Kehadiran pihak swasta seperti PT Syngenta Indonesia lewat program Cacao Care juga patut diapresiasi. Namun harapan masyarakat lebih dari sekadar bantuan sosial. Mereka mendambakan kemitraan yang adil dan berkelanjutan bukan hanya saat perayaan, tetapi juga ketika harga jatuh, panen gagal, atau distribusi macet.
Masalah permodalan juga masih menghantui petani kecil. Skema kredit yang berat dan minim informasi membuat mereka kesulitan berkembang. Harus ada reformasi pembiayaan pertanian, termasuk implementasi KUR berbasis kelompok tani, yang disesuaikan dengan dinamika lapangan.
Tak kalah penting adalah pembangunan infrastruktur dasar, jalan tani, gudang penyimpanan, dan pasar lokal. Seperti diungkapkan Mustadin, petani dari Batu Putih, “Kalau hasil panen tidak bisa diangkut dengan mudah, maka semua usaha jadi terhambat.”
Penting juga dicatat bahwa revitalisasi ini tak boleh hanya jadi proyek elit daerah. Pelibatan masyarakat dalam perencanaan hingga evaluasi adalah kunci keberhasilan. LSM dan komunitas sipil menegaskan perlunya transparansi dan pengawasan bersama agar tidak terjadi penguasaan oleh segelintir pihak. Suara petani bukan hanya dalam demonstrasi, tapi dalam desain kebijakan harus benar-benar didengar.

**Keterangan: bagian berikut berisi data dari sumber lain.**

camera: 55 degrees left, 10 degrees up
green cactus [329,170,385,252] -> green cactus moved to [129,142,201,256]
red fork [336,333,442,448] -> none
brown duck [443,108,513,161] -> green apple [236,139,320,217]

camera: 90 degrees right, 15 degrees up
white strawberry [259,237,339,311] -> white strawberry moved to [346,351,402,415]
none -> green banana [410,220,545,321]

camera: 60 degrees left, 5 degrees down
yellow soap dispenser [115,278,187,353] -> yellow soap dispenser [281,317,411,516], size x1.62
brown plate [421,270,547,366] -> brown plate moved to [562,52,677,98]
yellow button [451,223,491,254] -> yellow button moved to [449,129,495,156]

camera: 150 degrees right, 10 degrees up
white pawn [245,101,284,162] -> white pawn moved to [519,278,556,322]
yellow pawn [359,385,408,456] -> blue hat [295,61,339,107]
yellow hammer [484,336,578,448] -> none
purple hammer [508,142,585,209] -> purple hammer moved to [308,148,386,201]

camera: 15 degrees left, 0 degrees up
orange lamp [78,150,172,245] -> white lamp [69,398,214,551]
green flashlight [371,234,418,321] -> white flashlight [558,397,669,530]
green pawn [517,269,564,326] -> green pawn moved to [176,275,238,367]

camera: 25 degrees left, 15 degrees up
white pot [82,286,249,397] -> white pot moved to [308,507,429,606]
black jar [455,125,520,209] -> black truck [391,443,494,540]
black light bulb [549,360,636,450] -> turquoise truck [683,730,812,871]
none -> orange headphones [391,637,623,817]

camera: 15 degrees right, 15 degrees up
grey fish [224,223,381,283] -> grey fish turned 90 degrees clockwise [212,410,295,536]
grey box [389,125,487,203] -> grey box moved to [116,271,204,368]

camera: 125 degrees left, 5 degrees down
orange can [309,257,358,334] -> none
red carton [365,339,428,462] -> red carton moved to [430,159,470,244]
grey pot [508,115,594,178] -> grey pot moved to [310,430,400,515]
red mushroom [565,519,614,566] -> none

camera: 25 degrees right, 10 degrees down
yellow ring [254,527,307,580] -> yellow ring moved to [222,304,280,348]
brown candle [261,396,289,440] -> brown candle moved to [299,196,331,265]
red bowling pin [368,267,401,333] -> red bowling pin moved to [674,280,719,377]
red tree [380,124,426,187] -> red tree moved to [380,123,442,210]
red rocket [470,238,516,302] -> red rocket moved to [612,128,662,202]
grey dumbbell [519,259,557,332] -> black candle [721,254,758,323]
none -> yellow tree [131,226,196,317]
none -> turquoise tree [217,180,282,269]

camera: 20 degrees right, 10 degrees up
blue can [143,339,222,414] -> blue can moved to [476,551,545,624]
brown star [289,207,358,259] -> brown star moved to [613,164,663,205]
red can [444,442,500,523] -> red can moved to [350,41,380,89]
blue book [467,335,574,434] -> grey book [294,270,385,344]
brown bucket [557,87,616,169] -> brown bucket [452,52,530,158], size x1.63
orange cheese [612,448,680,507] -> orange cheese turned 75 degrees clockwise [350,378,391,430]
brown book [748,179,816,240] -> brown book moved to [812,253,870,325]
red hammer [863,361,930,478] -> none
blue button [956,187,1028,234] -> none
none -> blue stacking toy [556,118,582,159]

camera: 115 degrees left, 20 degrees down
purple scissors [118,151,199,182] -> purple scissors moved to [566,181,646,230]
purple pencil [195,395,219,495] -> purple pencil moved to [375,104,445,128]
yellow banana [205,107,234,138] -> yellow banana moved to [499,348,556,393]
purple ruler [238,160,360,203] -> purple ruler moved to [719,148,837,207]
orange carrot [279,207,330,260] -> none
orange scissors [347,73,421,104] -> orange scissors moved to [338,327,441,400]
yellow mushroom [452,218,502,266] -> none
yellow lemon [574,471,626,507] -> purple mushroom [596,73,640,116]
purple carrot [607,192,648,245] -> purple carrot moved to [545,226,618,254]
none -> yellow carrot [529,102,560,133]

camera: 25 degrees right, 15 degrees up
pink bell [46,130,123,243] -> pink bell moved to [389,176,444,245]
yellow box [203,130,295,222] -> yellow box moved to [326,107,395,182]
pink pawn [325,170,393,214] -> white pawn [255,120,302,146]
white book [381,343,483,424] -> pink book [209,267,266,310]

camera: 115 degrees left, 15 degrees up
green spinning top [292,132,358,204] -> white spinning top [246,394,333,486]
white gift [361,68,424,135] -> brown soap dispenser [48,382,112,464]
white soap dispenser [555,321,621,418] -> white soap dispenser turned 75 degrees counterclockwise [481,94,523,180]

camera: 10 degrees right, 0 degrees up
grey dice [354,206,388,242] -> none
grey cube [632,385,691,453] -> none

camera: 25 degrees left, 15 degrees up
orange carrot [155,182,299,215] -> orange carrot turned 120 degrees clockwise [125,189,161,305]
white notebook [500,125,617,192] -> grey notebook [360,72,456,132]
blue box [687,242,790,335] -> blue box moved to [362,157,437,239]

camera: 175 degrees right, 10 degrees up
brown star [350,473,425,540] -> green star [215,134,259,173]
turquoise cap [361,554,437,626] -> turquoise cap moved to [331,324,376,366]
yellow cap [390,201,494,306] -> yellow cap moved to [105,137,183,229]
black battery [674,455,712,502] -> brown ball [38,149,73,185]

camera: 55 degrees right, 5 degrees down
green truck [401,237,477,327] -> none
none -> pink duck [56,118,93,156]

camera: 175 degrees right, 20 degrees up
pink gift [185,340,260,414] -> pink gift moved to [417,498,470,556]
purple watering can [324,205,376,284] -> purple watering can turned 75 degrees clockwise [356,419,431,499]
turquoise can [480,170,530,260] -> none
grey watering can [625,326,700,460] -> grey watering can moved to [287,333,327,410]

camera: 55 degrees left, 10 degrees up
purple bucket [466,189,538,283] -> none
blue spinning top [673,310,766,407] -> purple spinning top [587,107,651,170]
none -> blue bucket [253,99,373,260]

Bupati Kolaka Utara telah membuka jalan. Swasta mulai melangkah. Kini giliran pemerintah pusat dan publik nasional memberi perhatian serius. Apa yang dilakukan Kolaka Utara adalah contoh nyata bagaimana pembangunan bisa dimulai dari desa, dari akar, dari petani. Dan dari sinilah ketahanan nasional harus dibangun bukan hanya lewat rapat elite di kota, tetapi lewat tanah yang diolah dengan kesungguhan dan keadilan.
Revitalisasi pertanian bukan nostalgia masa lalu, melainkan keniscayaan masa depan. Kolaka Utara telah menanam benihnya. Kini tinggal bagaimana kita, sebagai bangsa, turut menyiram dan menjaganya agar tumbuh menjadi pohon kesejahteraan yang menaungi seluruh negeri.